TripleGeo: An open-source tool for extracting geospatial features into RDF triples

TripleGeo is a utility developed by the Institute for the Management of Information Systems at Athena Research Center under the EU/FP7 project GeoKnow: Making the Web an Exploratory for Geospatial Knowledge. This generic purpose, open-source tool can be used for integrating features from geospatial databases into RDF triples.

TripleGeo is based on open-source utility geometry2rdf. TripleGeo is written in Java and is still under development; more enhancements will be included in future releases. However, all supported features have been tested and work smoothly in both MS Windows and Linux platforms.

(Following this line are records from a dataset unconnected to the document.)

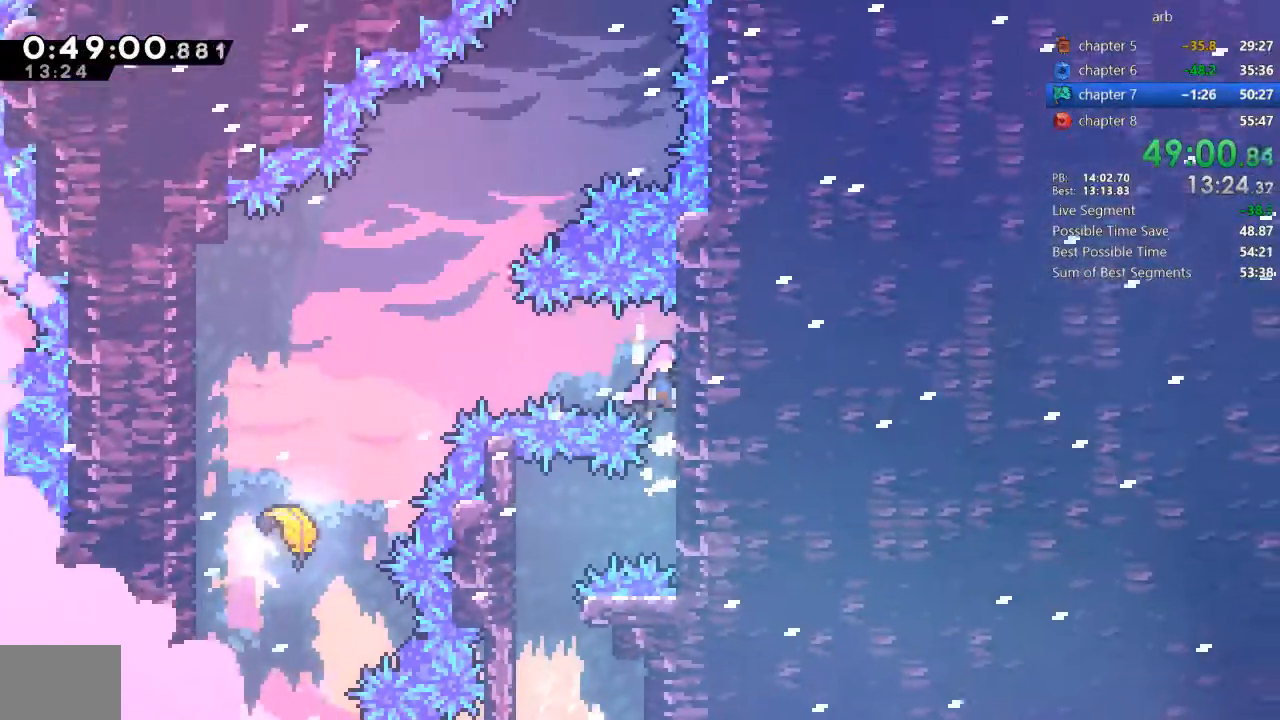
{"dt_ms": 500, "buttons": ["SQUARE", "DPAD_DOWN", "DPAD_LEFT"], "events": [[50, "DPAD_LEFT", "down"], [83, "CROSS", "up"], [100, "R2", "up"], [150, "SQUARE", "down"], [300, "SQUARE", "up"], [333, "DPAD_DOWN", "down"], [417, "SQUARE", "down"]]}
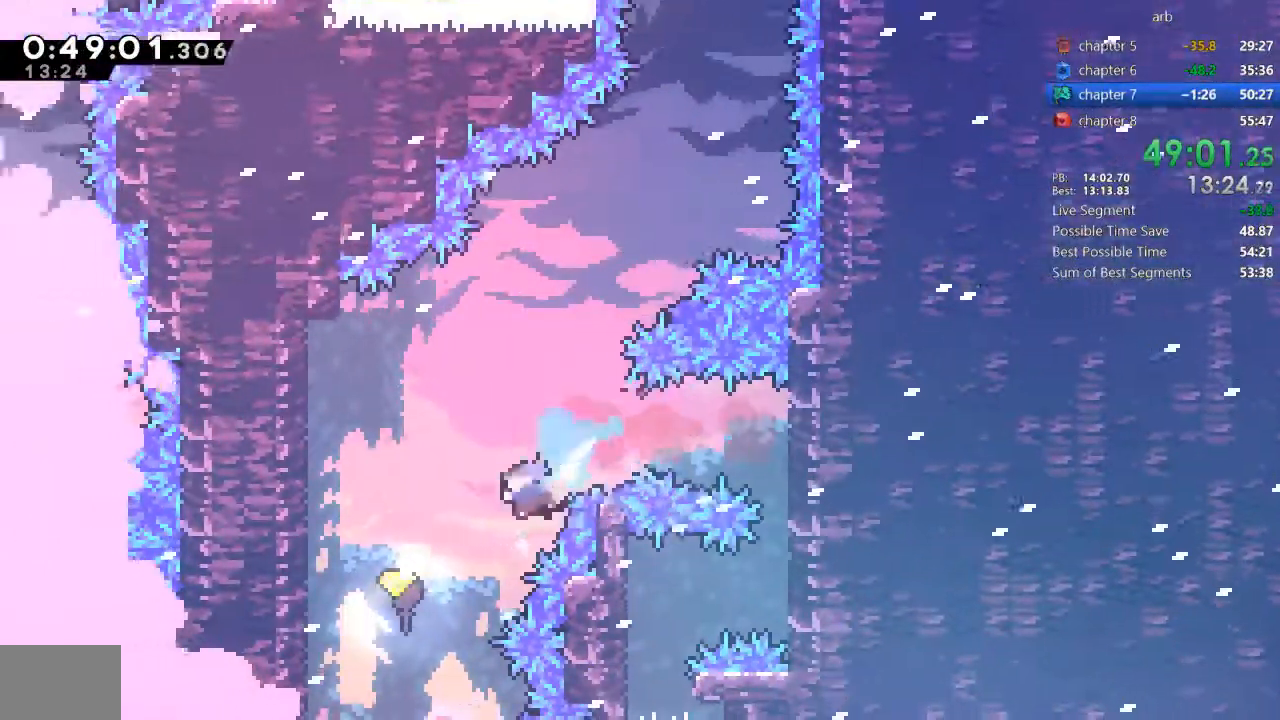
{"dt_ms": 500, "buttons": [], "events": [[83, "SQUARE", "up"], [100, "DPAD_DOWN", "up"], [133, "DPAD_LEFT", "up"]]}
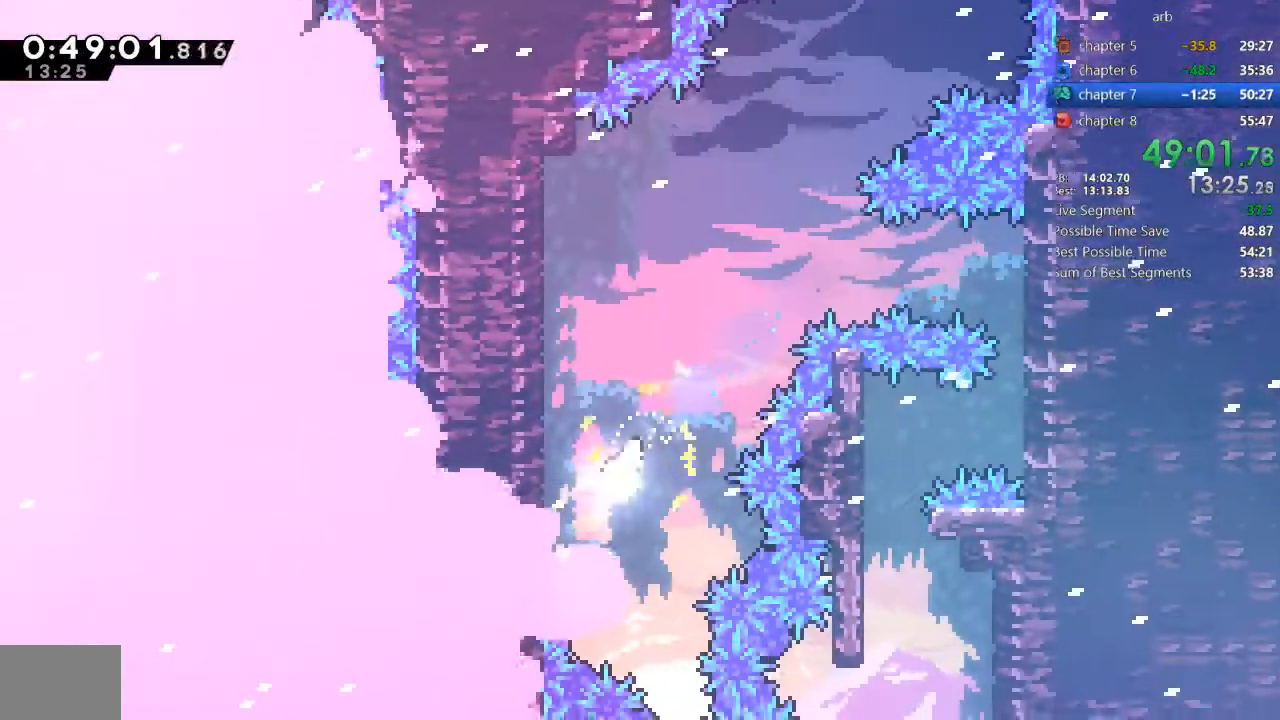
{"dt_ms": 500, "buttons": [], "events": []}
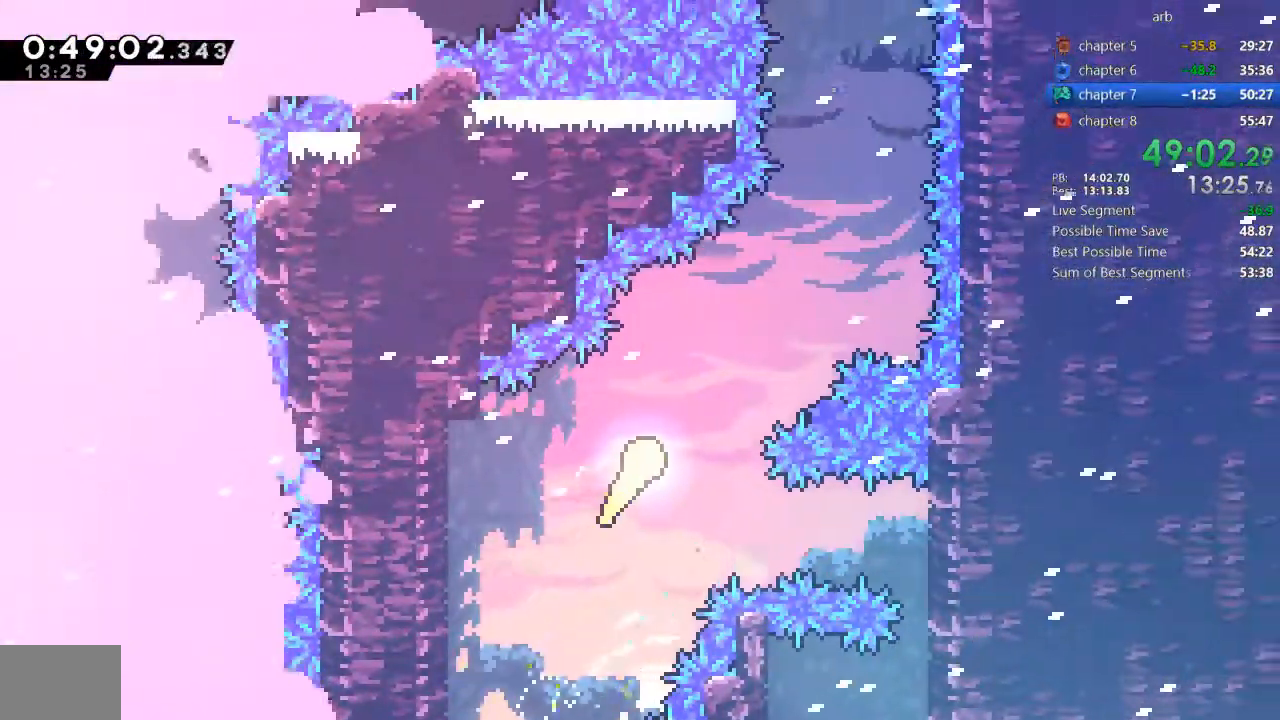
{"dt_ms": 500, "buttons": [], "events": []}
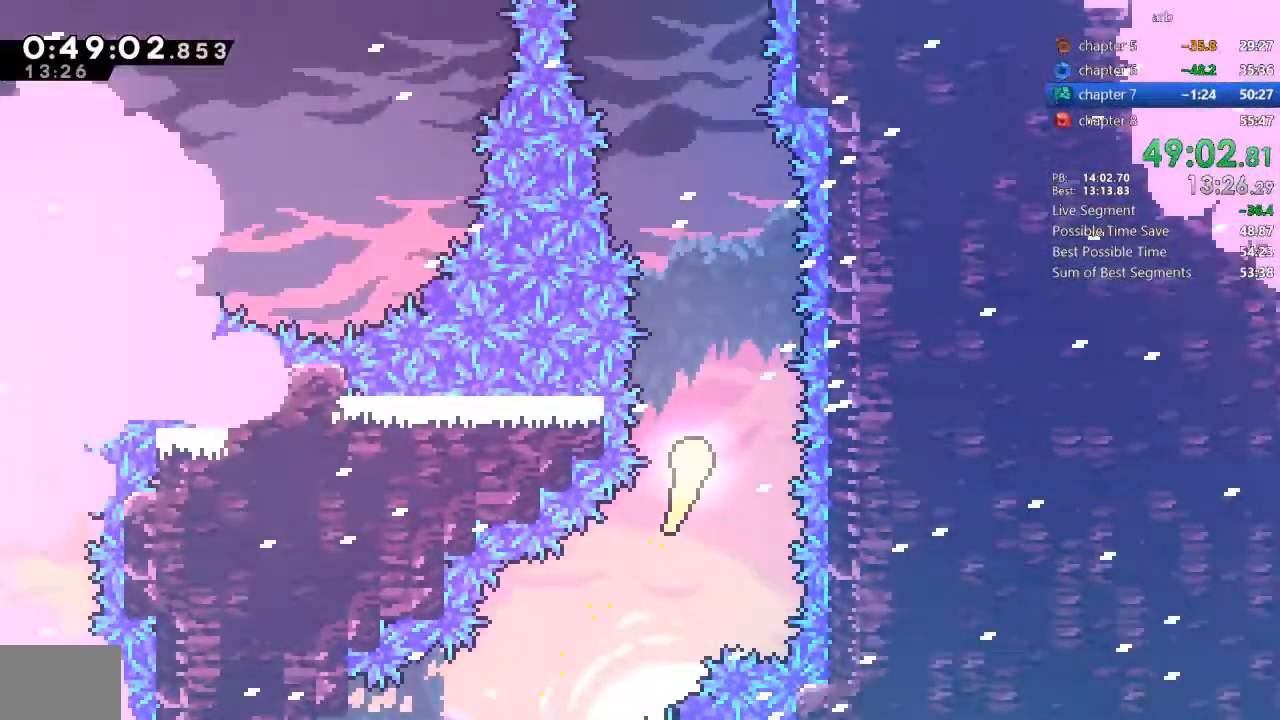
{"dt_ms": 500, "buttons": [], "events": []}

The web site for TripleGeo provides more details about the project, its architecture, usage tips, and foreseen extensions.

Quick start

How to use TripleGeo: You have 2 options: either build from source (using Apache Ant) or use the prepackaged binaries (JARs) shipped with this code.

1.a Build from source

  • Build (with ant):
    mkdir build
    ant compile
  • Package as a jar (with ant):
    ant package
    If build finishes successfully, generated JARs will be placed under build/jars.

1.b Use prepackaged JARs

In order to use TripleGeo for extracting triples from a spatial dataset, the user should follow these steps (in a Windows platform, but these are similar in Linux as well):
  • Download the current software bundle from https://github.com/GeoKnow/TripleGeo/archive/master.zip
  • Extract the downloaded .zip file into a separate folder, e.g., c:\temp.
  • Open a terminal window (in DOS or in Linux) and navigate to the directory where TripleGeo has been extracted, e.g., cd c:\temp\TripleGeo-master. This directory must be the one that holds the LICENSE file. For convenience, this is where you can place your configuration file (e.g., options.conf), although you can specify another path for your configuration if you like.
  • Normally, under this same folder there must be a lib/ subdirectory with the required libraries. Make sure that the actual TripleGeo.jar is under the bin/ subdirectory.
  • Verify that Java JRE (or SDK) ver 1.7 or later is installed. Currently installed version of Java can be checked using java –version from the command line.
  • Next, specify all properties in the required configuration file, e.g., options.conf. You must specify correct paths to files (i.e., in[parameters inputFile, outputFile, and tmpDir), which are RELATIVE to the executable.
  • In case that triples will be extracted from ESRI shapefiles, give the following command (in one line):
    java -cp lib/*;bin/TripleGeo.jar eu.geoknow.athenarc.triplegeo.ShpToRdf options.conf
    Make sure that the specified paths to .jar files are correct. You must modify these paths to the libraries and/or the configuration file, if you run this command from a path other than the one containing the LICENSE file, as specified in step (3).
  • While conversion is running, it periodically issues notifications about its progress. Note that for large datasets (i.e., hundreds of thousands of records), conversion may take several minutes. As soon as processing is finished and all triples are written into a file, the user is notified about the total amount of extracted triples and the overall execution time.

2. Usage and examples

The current distribution comes with a dummy configuration file options.conf. This file contains indicative values for the most important properties when accessing data from ESRI shapefiles or a spatial DBMS. Self-contained brief instructions can guide you into the extraction process.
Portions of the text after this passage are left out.